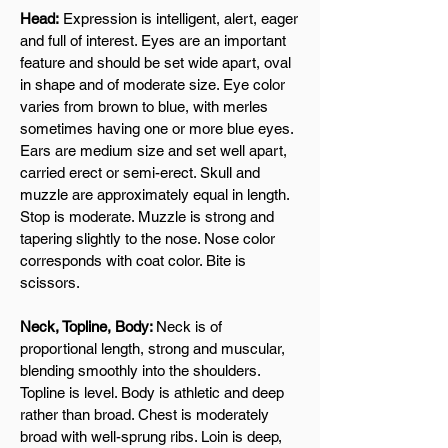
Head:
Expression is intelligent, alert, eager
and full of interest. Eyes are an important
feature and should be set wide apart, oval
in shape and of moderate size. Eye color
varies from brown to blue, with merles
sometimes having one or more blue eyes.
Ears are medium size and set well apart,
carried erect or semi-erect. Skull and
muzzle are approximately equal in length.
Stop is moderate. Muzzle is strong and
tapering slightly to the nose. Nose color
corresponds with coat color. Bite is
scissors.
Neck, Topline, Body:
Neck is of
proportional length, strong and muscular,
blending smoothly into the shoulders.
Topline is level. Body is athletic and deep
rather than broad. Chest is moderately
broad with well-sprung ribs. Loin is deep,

============================================================

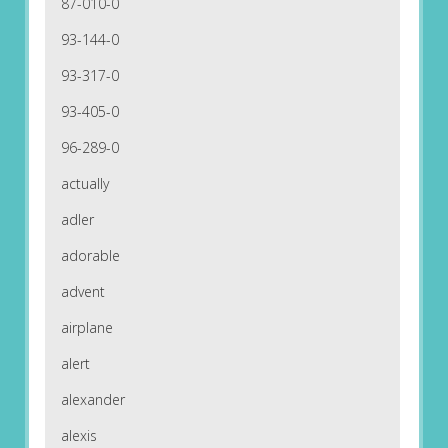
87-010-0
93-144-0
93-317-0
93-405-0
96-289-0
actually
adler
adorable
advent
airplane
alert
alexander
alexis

============================================================

**Goal of the exercise**
Scan the listing above for the word "Body" and copy every line that holds it.

**Written answer**
Neck, Topline, Body:
Topline is level. Body is athletic and deep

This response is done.